This does not match my experience at all. Just like what you said about EBADF, Win32 error code 6 (ERROR_INVALID_HANDLE) is a huge red flag for a race condition where a HANDLE gets re-used and inappropriately called upon in some invalid context, possibly even with security or stability concerns. I used to chase these bugs a lot when I worked on Win32 code bases.

If anything this class of bug is worse in Windows because (1) multi-threaded programs are way more common on Windows and (2) HANDLEs are used for more things than file descriptors.

I guess fd reuse is more likely because they tend to get handed out by the kernel as integers in increasing order. But handle reuse absolutely does happen, and if you have this class of bug in a process with a lot of concurrent handle creation in many threads and in a commonly used program it absolutely will bite as a bug at some point.

cryptonector · on March 2, 2022

Ah, my mistake.

marwis · on Feb 28, 2022

Gotcha. But it looks like file descriptors could be made almost as safe by avoiding index reuse. Is there any reason why it is not done?
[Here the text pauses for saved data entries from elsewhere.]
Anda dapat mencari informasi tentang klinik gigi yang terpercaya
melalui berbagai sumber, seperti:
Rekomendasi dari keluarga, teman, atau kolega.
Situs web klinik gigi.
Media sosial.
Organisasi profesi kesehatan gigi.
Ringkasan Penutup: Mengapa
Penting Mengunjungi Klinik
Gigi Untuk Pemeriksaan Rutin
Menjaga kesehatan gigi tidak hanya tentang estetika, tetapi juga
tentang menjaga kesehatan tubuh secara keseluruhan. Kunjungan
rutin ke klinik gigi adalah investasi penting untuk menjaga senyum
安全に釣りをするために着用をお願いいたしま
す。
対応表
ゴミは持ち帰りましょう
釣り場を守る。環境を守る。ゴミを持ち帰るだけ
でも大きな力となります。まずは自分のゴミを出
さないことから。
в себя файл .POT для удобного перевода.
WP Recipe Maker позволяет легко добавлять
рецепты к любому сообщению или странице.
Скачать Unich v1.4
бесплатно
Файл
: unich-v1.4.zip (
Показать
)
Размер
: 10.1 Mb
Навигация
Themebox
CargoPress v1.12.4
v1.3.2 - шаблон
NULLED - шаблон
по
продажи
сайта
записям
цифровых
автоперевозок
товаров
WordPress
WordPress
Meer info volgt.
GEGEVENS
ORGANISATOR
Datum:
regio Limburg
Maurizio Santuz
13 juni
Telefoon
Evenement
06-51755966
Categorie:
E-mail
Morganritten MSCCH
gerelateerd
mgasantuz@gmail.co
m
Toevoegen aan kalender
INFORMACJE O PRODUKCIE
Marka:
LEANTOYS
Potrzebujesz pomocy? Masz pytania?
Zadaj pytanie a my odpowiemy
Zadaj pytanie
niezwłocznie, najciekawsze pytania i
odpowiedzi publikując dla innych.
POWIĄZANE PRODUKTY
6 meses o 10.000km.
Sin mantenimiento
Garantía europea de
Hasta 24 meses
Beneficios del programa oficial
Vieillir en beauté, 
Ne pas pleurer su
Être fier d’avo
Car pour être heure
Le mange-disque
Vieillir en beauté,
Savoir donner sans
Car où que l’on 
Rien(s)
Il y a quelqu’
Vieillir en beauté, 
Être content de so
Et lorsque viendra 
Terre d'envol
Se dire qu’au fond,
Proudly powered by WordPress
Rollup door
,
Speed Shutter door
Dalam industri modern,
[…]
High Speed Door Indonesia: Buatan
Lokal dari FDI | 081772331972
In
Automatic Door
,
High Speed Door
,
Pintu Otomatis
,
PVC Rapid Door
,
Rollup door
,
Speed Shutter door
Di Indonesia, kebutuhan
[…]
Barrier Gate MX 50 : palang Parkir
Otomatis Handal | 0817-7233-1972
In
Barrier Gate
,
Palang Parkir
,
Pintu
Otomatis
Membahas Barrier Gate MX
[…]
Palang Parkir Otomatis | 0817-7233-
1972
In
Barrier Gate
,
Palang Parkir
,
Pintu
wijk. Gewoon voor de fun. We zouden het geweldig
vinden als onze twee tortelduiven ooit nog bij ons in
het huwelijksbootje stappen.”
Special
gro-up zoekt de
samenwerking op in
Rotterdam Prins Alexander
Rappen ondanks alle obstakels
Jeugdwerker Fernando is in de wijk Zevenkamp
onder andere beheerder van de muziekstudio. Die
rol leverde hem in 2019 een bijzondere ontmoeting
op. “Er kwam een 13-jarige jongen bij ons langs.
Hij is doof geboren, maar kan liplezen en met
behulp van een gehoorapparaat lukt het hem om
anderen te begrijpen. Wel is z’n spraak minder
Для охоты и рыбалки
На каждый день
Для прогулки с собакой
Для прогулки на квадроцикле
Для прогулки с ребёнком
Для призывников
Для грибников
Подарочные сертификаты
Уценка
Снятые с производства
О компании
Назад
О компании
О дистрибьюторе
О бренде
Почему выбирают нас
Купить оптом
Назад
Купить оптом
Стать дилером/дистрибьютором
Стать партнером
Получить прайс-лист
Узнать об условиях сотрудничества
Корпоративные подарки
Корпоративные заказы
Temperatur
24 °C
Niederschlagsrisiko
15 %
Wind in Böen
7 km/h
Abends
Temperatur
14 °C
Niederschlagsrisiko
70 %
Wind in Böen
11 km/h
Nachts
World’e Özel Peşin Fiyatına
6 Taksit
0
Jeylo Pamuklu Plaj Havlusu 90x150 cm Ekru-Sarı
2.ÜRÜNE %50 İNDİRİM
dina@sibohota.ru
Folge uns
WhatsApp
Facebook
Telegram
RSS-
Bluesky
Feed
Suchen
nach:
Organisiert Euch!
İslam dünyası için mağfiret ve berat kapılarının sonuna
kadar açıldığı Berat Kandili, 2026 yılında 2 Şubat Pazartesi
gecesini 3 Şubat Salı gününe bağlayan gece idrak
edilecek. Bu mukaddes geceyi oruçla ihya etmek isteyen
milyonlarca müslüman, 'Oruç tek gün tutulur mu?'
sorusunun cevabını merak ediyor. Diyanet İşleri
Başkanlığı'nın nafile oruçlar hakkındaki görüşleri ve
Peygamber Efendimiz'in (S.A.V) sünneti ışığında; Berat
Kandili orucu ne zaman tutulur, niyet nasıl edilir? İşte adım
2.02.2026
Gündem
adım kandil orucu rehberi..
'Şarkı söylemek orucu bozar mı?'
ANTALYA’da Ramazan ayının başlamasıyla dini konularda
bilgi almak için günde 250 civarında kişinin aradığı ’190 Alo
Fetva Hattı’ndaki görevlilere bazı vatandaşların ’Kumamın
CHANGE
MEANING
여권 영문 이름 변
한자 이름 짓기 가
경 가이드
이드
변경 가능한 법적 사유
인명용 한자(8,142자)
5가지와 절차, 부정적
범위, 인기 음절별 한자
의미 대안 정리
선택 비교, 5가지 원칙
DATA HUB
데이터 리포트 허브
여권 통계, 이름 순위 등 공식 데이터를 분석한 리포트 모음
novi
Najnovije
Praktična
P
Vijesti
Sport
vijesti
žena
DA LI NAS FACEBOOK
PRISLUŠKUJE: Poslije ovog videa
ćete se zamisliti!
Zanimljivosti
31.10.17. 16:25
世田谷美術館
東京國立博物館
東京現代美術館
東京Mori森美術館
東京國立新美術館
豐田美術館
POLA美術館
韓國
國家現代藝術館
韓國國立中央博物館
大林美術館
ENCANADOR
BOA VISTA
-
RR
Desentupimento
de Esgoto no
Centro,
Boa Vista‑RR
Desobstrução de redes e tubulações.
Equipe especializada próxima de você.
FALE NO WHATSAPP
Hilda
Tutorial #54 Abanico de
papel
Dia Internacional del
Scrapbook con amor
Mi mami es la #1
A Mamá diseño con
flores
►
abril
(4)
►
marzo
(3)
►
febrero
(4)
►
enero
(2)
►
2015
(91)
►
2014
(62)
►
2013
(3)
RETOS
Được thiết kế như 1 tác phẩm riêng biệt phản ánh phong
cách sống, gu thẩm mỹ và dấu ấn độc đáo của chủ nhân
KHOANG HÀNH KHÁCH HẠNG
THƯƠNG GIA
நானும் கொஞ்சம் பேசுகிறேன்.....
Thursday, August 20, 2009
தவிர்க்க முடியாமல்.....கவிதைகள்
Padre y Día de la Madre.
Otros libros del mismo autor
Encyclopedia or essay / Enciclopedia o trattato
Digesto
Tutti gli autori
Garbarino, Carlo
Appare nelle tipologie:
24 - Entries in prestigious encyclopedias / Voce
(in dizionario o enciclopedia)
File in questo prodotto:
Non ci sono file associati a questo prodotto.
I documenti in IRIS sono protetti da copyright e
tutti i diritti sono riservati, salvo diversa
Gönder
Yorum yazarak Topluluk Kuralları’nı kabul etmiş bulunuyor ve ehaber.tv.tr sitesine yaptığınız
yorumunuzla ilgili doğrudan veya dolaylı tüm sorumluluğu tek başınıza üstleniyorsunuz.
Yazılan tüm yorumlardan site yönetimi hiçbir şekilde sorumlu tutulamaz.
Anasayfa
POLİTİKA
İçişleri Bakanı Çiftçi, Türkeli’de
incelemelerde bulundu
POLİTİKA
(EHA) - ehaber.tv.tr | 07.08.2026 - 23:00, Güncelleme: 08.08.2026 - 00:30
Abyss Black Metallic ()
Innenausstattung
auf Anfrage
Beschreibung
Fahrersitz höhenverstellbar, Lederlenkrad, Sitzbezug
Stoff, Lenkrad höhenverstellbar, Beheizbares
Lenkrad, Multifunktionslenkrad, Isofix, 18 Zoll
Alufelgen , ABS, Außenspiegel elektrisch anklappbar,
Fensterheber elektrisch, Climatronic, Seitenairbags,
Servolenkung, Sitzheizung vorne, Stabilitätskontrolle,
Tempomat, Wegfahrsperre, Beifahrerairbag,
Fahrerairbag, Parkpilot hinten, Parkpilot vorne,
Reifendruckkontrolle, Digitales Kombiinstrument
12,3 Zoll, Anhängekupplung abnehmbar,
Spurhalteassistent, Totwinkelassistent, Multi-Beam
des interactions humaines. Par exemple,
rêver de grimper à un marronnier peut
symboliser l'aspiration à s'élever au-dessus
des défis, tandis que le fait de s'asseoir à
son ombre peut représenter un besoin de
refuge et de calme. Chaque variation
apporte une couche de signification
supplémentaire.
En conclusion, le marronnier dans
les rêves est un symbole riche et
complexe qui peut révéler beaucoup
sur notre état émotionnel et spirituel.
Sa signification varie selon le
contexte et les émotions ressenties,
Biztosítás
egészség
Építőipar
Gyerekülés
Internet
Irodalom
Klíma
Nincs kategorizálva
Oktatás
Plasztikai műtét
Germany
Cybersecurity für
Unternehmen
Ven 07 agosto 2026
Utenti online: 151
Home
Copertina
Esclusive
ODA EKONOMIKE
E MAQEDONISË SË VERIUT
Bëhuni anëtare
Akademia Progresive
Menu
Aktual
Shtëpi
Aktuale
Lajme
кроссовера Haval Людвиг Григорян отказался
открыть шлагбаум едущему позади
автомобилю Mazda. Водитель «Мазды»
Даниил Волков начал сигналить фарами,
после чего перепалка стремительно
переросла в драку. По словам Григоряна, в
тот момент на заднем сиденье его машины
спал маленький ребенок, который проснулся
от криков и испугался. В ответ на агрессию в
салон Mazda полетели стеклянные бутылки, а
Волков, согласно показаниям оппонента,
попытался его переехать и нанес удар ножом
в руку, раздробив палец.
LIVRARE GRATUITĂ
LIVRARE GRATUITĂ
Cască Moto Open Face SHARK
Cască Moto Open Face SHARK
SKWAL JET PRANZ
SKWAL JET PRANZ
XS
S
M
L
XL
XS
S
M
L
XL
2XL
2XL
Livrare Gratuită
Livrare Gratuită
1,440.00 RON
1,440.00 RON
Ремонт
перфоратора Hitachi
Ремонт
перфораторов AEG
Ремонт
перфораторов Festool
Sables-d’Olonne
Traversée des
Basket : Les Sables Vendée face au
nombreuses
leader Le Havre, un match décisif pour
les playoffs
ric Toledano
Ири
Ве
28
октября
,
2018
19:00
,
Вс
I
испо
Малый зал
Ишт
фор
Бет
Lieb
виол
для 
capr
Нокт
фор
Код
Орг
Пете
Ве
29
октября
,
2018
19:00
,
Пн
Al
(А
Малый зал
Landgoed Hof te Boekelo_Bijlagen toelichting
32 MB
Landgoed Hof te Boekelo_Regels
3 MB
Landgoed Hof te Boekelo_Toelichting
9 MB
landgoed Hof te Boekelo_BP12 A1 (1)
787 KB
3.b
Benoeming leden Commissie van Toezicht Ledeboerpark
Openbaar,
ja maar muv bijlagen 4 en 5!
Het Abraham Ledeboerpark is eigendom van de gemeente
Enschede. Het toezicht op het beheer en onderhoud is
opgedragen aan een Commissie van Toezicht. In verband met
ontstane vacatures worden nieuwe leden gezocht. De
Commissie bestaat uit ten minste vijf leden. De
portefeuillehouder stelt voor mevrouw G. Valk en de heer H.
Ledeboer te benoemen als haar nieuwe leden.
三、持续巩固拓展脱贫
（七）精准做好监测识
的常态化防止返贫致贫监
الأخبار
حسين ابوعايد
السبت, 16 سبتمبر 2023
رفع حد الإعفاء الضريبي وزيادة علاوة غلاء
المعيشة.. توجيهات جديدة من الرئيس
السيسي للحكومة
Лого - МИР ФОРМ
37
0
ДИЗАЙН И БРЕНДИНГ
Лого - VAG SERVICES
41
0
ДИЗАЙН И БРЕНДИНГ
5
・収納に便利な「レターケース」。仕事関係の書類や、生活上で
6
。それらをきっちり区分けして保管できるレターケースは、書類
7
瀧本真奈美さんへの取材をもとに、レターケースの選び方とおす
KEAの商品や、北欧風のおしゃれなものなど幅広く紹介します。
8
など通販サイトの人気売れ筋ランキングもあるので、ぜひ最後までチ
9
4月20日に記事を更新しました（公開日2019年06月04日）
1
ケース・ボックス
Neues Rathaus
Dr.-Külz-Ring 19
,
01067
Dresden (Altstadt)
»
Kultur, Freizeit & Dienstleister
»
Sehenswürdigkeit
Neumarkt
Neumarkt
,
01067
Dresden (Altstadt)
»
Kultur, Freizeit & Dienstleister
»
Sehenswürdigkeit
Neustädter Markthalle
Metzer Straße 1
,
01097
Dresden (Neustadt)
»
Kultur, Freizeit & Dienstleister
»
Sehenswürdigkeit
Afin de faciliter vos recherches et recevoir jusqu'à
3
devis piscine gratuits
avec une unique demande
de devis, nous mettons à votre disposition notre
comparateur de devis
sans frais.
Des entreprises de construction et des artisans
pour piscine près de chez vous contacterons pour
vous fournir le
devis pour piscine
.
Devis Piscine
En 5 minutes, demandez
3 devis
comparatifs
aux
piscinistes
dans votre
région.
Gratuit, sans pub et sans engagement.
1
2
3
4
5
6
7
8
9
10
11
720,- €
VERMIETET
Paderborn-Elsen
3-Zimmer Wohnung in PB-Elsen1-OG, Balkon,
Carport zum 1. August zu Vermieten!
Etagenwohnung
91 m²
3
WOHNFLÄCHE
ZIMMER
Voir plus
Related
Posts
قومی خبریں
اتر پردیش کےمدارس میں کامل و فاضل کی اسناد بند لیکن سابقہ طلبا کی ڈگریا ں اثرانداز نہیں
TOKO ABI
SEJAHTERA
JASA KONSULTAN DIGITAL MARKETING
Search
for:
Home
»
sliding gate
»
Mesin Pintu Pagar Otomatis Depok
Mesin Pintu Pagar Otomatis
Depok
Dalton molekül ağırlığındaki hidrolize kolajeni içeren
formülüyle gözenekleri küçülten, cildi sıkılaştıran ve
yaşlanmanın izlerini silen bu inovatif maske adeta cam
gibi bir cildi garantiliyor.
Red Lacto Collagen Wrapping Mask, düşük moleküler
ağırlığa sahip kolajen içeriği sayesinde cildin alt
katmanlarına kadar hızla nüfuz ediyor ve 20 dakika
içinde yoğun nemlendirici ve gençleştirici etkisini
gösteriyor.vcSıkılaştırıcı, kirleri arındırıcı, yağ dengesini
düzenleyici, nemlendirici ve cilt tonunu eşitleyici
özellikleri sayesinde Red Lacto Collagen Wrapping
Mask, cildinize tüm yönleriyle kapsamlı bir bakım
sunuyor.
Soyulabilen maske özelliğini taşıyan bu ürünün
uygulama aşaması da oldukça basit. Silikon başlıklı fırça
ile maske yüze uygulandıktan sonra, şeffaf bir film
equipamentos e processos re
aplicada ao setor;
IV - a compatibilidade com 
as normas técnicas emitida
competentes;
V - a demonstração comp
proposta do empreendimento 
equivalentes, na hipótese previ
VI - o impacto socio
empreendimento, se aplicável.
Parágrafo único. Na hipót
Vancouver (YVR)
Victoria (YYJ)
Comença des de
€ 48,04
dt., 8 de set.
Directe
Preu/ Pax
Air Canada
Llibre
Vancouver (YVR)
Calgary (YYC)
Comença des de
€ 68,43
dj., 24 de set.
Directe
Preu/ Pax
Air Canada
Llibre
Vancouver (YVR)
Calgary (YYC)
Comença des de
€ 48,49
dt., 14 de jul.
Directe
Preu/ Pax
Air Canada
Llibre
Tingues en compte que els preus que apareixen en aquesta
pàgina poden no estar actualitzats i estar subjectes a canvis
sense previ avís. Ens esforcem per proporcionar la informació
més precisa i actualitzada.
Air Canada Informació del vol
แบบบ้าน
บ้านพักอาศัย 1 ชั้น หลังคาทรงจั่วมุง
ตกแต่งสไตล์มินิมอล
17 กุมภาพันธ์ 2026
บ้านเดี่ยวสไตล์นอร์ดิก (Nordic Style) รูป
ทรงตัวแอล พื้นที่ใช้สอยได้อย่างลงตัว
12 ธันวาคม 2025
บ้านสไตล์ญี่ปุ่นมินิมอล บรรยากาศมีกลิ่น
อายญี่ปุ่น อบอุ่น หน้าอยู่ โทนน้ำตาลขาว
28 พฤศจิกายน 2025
Hashtable too costly costly vs array?

cryptonector · on Feb 28, 2022

File descriptor numbers have to be "small" -- that's part of their semantics. To ensure this, the kernel is supposed to always allocate the smallest available FD number. A lot of code assumes that FDs are "small" like this. Threaded code can't assume that "no FD numbers less than some number are available", but all code on Unix can assume that generally the used FD number space is dense. Even single-threaded code can't assume that "no FD numbers less than some number are available" because of libraries, but still, the assumption that the used FD number space is dense does get made. This basically forces the reuse of FDs to be a thing that happens.

For example, the traditional implementations of FD_SET() and related macros for select(3) assume that FDs are <1024.

Mind you, aside from select(), not much might break from doing away with the FDs-are-small constraint. Still, even so, they'd better be 64-bit ints if you want to be safe.

HANDLEs are just better.

zozbot234 · on March 1, 2022

io_uring allows you to associate arbitrary 64-bit data with any operation and match it on completion, so it looks like it should address these concerns.

cryptonector · on March 1, 2022

Sure, but how does that remediate existing code that uses select()?

neerajsi · on March 1, 2022

That's not true, unfortunately. Handle values are lifo without any uniquifier.